-- Work instruction --
Give the number of lines in the listing that contain the word "Installation", and nothing besides.

-- Records for the task --

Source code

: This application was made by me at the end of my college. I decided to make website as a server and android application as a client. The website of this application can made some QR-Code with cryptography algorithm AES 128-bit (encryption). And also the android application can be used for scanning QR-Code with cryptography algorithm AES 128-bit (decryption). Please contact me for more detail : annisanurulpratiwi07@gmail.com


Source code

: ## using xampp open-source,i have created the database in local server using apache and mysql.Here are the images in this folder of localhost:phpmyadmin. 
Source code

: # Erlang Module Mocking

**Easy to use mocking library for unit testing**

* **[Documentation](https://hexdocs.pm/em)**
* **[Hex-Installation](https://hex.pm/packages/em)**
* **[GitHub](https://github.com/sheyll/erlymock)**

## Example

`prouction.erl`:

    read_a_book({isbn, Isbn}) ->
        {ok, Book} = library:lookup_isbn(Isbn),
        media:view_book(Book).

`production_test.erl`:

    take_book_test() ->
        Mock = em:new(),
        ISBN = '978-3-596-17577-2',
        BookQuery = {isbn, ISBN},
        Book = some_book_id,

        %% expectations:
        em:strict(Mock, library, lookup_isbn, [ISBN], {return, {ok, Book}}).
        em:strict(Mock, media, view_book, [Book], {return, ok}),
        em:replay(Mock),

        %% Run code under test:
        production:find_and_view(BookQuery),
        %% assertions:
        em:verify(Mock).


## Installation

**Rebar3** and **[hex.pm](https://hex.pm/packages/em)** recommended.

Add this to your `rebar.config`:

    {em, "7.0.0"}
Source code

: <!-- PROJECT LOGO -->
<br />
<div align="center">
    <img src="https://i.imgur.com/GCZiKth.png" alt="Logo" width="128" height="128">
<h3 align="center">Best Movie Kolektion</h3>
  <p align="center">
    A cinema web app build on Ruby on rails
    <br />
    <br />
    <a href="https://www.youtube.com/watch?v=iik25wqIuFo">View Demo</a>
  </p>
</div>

-- Reply --
2